→ Given exercise 1:
Repeat every line of the entries that come after the passage on ternary quadratic forms, word for word, and leave the images out of your reply.

→ Passage to read:
————

Dickson and his students Ross and Oppenheim found all universal indefinite ternary quadratic forms, collected into four types (up to $SL_3 \mathbb Z$ equivalence of forms). Take $M$ any integer and $N$ any odd integer, not necessarily positive in either case. In all four cases it it obvious that they are universal, just experiment a bit with each. In the first, take $(x,1,0)$ for example. $$ xy - M z^2 $$ $$ 2xy - N z^2 $$ $$ 2xy + y^2- N z^2 $$ $$ 2xy + y^2- 2 N z^2 $$ In the fourth form, (I) for odd numbers $(x,1,0);$ (II) for numbers $2 \pmod 4$ take $(x,2,1);$ (III) for numbers $0 \pmod 4$ take $(x,2,0).$

Notice there is no $x^2$ term in any of these, so that the form evaluated at $(1,0,0)$ comes out to $0. \;$ A fundamental part of this is that a universal (ternary) form must non-trivially represent $0.$ Not true for quaternaries, such as $w^2 - 2 x^2 - 3 y^2 + 6 z^2$

Meanwhile, your $x^2 + 2 y^2 - 3 z^2$ is equivalent to the fourth type listed above, namely $2xy+y^2 + 6 z^2.$ For quadratic forms, we take (half) the Hessian matrix of second partials; forms with such Gram matrices $G,H$ are equivalent when there is an integer matrix $P$ with $\det P = 1$ and $P^T GP = H.$ Notice that this means $Q = P^{-1}$ is also of integers with $\det Q = 1,$ while $Q^T H Q = G.$ I have a program that finds me such matrices $P.$ Equivalent forms integrally represent exactly the same values.

————

→ Given exercise 2:
From the passage on ternary quadratic forms above, reproduce everything from "Notice there is" down to "the same values." word for word.

————

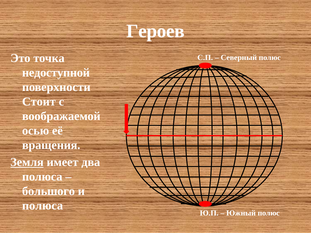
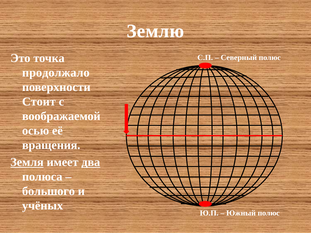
Героев: Героев -> Землю
недоступной: недоступной -> продолжало
два underline: none -> present
полюса at (43, 206): полюса -> учёных
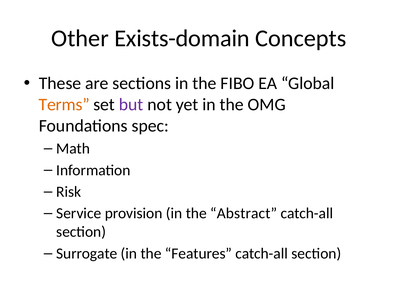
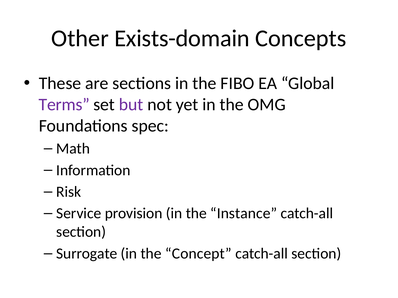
Terms colour: orange -> purple
Abstract: Abstract -> Instance
Features: Features -> Concept
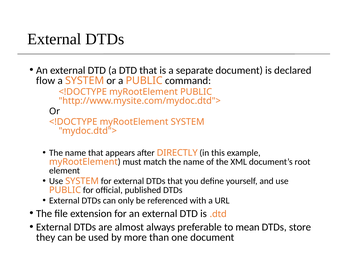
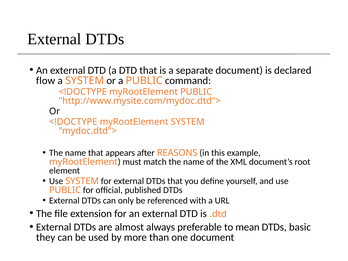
DIRECTLY: DIRECTLY -> REASONS
store: store -> basic
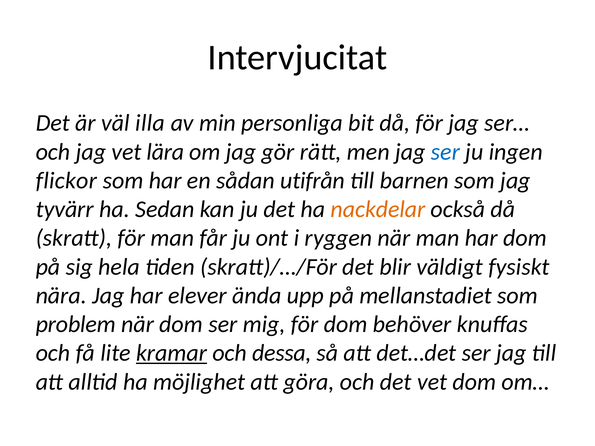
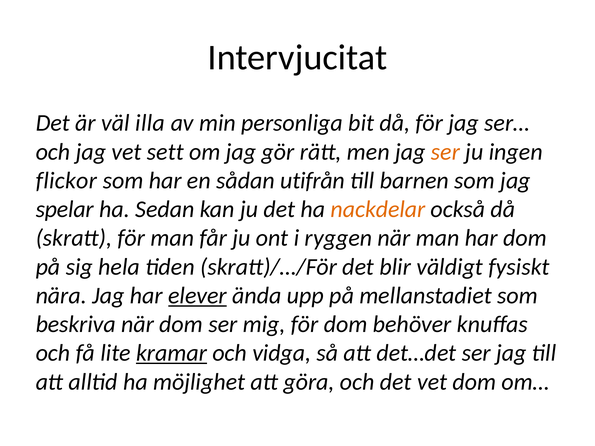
lära: lära -> sett
ser at (445, 152) colour: blue -> orange
tyvärr: tyvärr -> spelar
elever underline: none -> present
problem: problem -> beskriva
dessa: dessa -> vidga
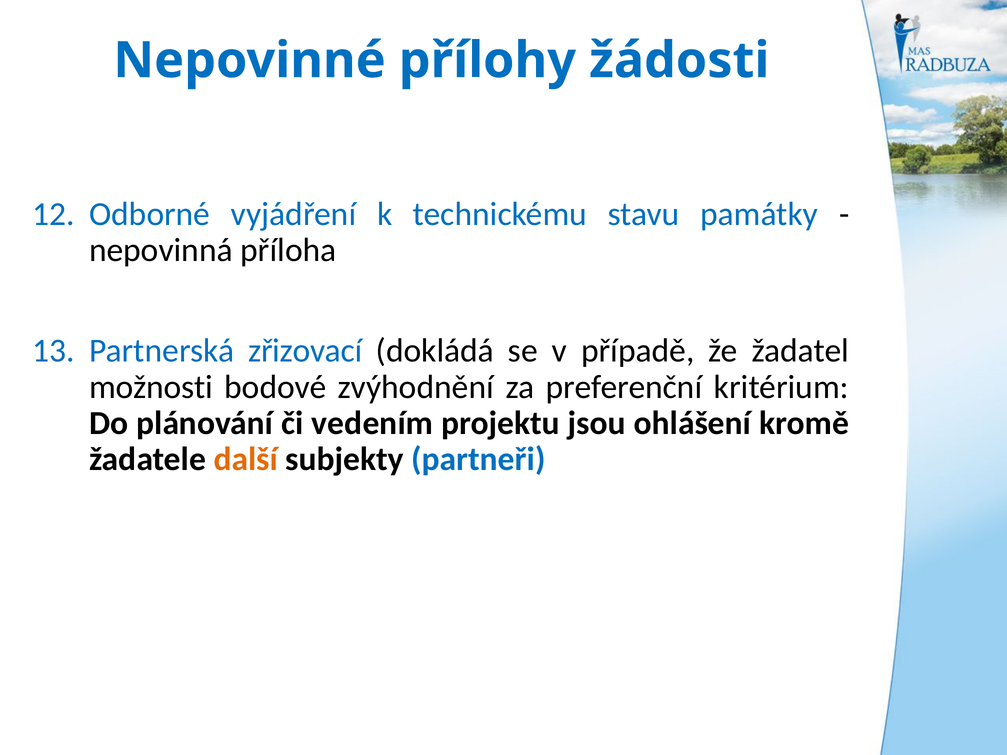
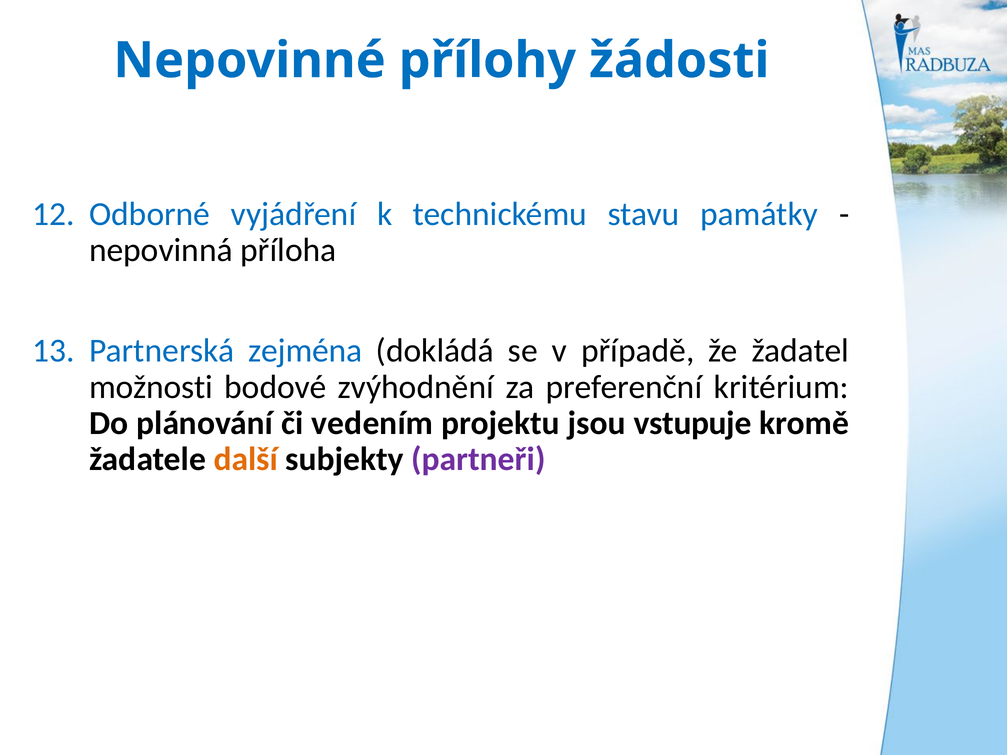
zřizovací: zřizovací -> zejména
ohlášení: ohlášení -> vstupuje
partneři colour: blue -> purple
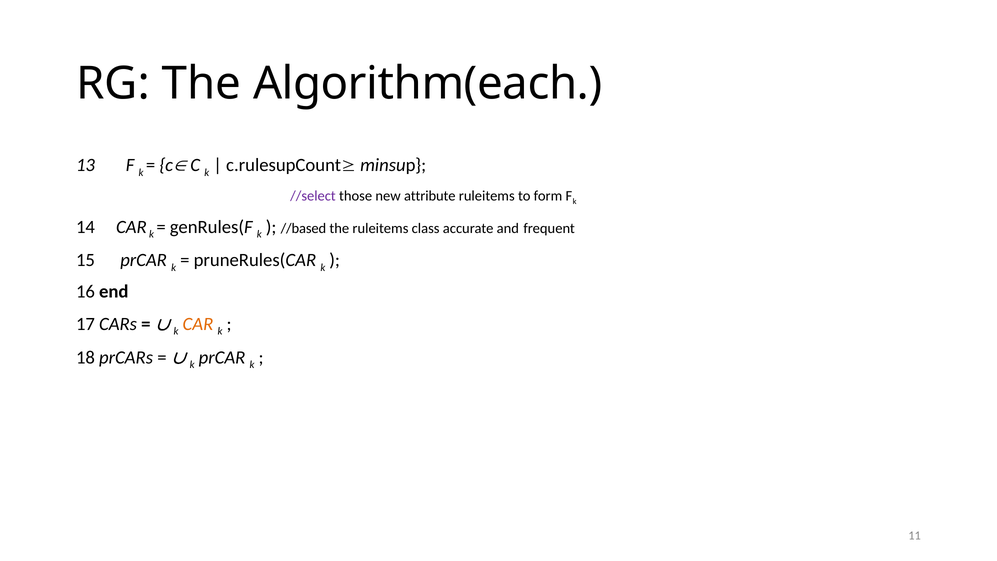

————

→ Full solution 1:
Героев: Героев -> Землю
недоступной: недоступной -> продолжало
два underline: none -> present
полюса at (43, 206): полюса -> учёных
Terms colour: orange -> purple
Abstract: Abstract -> Instance
Features: Features -> Concept
DIRECTLY: DIRECTLY -> REASONS
store: store -> basic
lära: lära -> sett
ser at (445, 152) colour: blue -> orange
tyvärr: tyvärr -> spelar
elever underline: none -> present
problem: problem -> beskriva
dessa: dessa -> vidga
zřizovací: zřizovací -> zejména
ohlášení: ohlášení -> vstupuje
partneři colour: blue -> purple

→ Full solution 2:
Notice there is no $x^2$ term in any of these, so that the form evaluated at $(1,0,0)$ comes out to $0. \;$ A fundamental part of this is that a universal (ternary) form must non-trivially represent $0.$ Not true for quaternaries, such as $w^2 - 2 x^2 - 3 y^2 + 6 z^2$

Meanwhile, your $x^2 + 2 y^2 - 3 z^2$ is equivalent to the fourth type listed above, namely $2xy+y^2 + 6 z^2.$ For quadratic forms, we take (half) the Hessian matrix of second partials; forms with such Gram matrices $G,H$ are equivalent when there is an integer matrix $P$ with $\det P = 1$ and $P^T GP = H.$ Notice that this means $Q = P^{-1}$ is also of integers with $\det Q = 1,$ while $Q^T H Q = G.$ I have a program that finds me such matrices $P.$ Equivalent forms integrally represent exactly the same values.